Cauliflower with egg
4 servings
30 minutes
Cauliflower with egg is a refined yet simple dish of French cuisine that combines the tenderness of cauliflower florets with a crispy breadcrumb crust. This dish was born from the desire to highlight the natural flavor of fresh vegetables by adding only light accents like egg and spices. Cauliflower, being a source of beneficial vitamins, becomes soft through boiling in this recipe and then gains an appetizing golden crust from frying. The ease of preparation makes it ideal for both a weekday dinner and an exquisite appetizer on a festive table.
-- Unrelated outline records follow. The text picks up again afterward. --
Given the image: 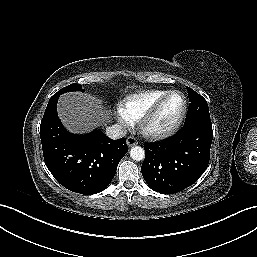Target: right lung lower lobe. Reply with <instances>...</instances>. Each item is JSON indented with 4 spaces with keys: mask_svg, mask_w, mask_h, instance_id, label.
Instances as JSON below:
<instances>
[{
    "mask_svg": "<svg viewBox=\"0 0 257 257\" xmlns=\"http://www.w3.org/2000/svg\"><path fill=\"white\" fill-rule=\"evenodd\" d=\"M55 93L40 125L44 161L54 178L70 191L83 195L103 191L127 153L126 139H109L100 130L86 135L69 133L57 115Z\"/></svg>",
    "mask_w": 257,
    "mask_h": 257,
    "instance_id": "obj_1",
    "label": "right lung lower lobe"
}]
</instances>
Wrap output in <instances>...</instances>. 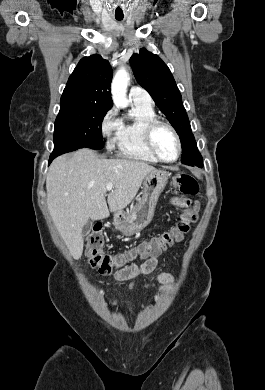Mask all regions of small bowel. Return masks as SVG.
<instances>
[{"label": "small bowel", "mask_w": 265, "mask_h": 390, "mask_svg": "<svg viewBox=\"0 0 265 390\" xmlns=\"http://www.w3.org/2000/svg\"><path fill=\"white\" fill-rule=\"evenodd\" d=\"M190 200L183 197H173L172 198V204L178 207H187L190 204ZM141 249V246L133 251L132 253H129L128 257H134ZM162 252L153 255L149 257L145 262H143L141 265H129L126 266L114 273V278L118 281H129V288L133 290L134 288V279L138 277L139 275H147L152 273L158 264L160 255ZM172 276L168 273H161L158 275L157 280L159 282V288L165 289V287L169 284L171 281ZM154 285L148 284L145 286L146 289L152 288ZM111 306L114 310H116V301H111Z\"/></svg>", "instance_id": "1"}]
</instances>
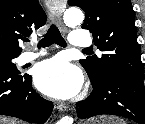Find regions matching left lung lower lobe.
Wrapping results in <instances>:
<instances>
[{
	"mask_svg": "<svg viewBox=\"0 0 145 124\" xmlns=\"http://www.w3.org/2000/svg\"><path fill=\"white\" fill-rule=\"evenodd\" d=\"M88 98L76 104L79 118L110 114L145 124V88L143 78L113 73L98 84H93Z\"/></svg>",
	"mask_w": 145,
	"mask_h": 124,
	"instance_id": "0a47b994",
	"label": "left lung lower lobe"
}]
</instances>
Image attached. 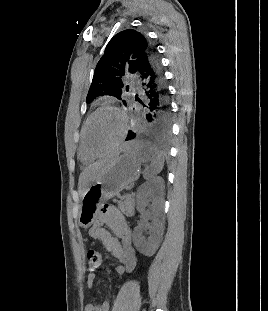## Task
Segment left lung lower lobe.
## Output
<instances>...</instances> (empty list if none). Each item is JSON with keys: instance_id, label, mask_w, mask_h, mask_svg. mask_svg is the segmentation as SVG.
I'll list each match as a JSON object with an SVG mask.
<instances>
[{"instance_id": "1", "label": "left lung lower lobe", "mask_w": 268, "mask_h": 311, "mask_svg": "<svg viewBox=\"0 0 268 311\" xmlns=\"http://www.w3.org/2000/svg\"><path fill=\"white\" fill-rule=\"evenodd\" d=\"M141 98L143 105L140 120L134 122L126 140L169 141L171 126V108L166 88V81L160 59L149 48V59L142 61L138 68Z\"/></svg>"}]
</instances>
It is served hot, accompanied by fresh herbs or a sauce to taste, such as garlic or creamy sauce. Enjoy the elegant flavor of classic cuisine where simplicity meets sophistication!

1
Wash the cauliflower well, divide it into florets, boil in boiling water until cooked, strain through a colander and cool.
- Cauliflower: 500 g
2
In a bowl, beat the eggs and add salt. Dip each cauliflower floret in the egg mixture, coat with breadcrumbs, and fry until golden in a skillet heated with vegetable oil.
- Chicken egg: 3 pieces
- Salt: to taste
- Breadcrumbs: to taste
- Vegetable oil: to taste
3
Remove the pan from the heat. Transfer the contents to a dish and serve at the table.